Recent Advances in Orthopedic Tissue Engineering: Bridging Stem Cells and 3D Printing

Autograft is currently the gold standard in orthopedic treatments due to its ability to provide osteogenic cells, osteoconductive matrices, and osteoinductive factors. However, autografts come with significant limitations, including risk of donor site morbidity, infection, and graft rejection. In response to these shortcomings, the field has turned into scaffold-based strategies that mimic the extracellular matrix and provide structural and biochemical support for tissue regeneration. Among the various scaffold fabrication techniques, 3D printing has emerged as a powerful tool due to its capacity for precise control over internal architecture. Despite the advantages of scaffolds, large-scale tissue defects require more than just structure, they demand active biological participation.

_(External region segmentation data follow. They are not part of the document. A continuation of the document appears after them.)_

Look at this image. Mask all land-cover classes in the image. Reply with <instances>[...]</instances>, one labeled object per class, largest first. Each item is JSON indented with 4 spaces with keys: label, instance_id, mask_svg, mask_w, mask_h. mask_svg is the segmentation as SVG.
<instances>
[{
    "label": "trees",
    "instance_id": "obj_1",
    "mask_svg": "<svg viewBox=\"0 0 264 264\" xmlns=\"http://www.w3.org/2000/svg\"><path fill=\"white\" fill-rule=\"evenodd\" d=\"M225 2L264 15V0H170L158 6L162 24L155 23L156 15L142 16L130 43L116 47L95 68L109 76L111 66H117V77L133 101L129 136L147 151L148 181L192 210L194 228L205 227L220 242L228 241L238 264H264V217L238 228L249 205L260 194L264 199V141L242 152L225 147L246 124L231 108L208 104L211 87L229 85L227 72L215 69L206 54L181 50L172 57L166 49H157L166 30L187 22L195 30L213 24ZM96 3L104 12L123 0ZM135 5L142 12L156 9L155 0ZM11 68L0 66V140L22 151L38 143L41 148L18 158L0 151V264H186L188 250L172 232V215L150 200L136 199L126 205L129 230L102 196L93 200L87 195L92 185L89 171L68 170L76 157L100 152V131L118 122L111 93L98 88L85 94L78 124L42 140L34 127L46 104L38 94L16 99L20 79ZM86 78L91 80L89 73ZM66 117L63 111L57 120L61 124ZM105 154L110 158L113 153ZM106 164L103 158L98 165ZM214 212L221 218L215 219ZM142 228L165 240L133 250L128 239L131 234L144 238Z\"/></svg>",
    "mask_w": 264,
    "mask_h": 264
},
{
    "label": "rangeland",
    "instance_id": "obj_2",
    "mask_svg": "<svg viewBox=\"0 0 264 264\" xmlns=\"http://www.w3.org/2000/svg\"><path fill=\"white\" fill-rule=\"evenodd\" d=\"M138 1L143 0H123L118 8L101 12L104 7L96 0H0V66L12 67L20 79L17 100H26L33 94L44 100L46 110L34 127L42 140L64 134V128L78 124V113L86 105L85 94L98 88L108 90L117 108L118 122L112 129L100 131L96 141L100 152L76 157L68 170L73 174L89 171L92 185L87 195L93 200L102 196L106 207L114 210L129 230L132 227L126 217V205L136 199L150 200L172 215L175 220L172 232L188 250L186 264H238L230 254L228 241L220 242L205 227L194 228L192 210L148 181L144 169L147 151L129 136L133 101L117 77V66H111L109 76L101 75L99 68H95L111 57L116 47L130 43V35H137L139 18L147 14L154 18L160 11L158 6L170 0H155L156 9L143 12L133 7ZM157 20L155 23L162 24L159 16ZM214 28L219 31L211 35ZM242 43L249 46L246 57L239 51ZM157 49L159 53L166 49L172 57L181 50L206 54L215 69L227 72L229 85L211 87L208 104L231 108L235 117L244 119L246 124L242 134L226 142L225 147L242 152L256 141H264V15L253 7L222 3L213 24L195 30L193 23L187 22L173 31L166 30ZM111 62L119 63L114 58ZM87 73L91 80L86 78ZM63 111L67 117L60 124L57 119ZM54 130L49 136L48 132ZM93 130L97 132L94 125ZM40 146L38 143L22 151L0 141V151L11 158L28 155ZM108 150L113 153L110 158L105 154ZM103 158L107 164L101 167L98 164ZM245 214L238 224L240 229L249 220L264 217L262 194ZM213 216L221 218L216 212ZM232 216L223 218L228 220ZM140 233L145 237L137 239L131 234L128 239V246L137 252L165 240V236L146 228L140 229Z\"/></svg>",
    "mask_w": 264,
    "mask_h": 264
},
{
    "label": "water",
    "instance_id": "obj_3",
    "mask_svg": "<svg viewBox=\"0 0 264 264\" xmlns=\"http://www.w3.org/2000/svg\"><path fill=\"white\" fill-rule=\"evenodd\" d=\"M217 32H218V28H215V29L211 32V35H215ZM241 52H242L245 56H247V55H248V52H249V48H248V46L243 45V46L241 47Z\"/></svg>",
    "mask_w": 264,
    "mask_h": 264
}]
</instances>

This highlights the need for the integration of viable cells, particularly stem cells (SCs), to facilitate complete and functional tissue regeneration. Consequently, combining SCs with 3D printed scaffolds presents a synergistic approach to bone regeneration. This review explores recent advances in orthopedics using 3D printing and SCs, offering researchers insights into the integration of SCs with 3D printed constructs in various forms and materials. By focusing on both the technological innovation in scaffold fabrication and the biological potential of SCs, this work offers a roadmap for future research strategies aimed at advancing personalized regenerative therapies in orthopedics.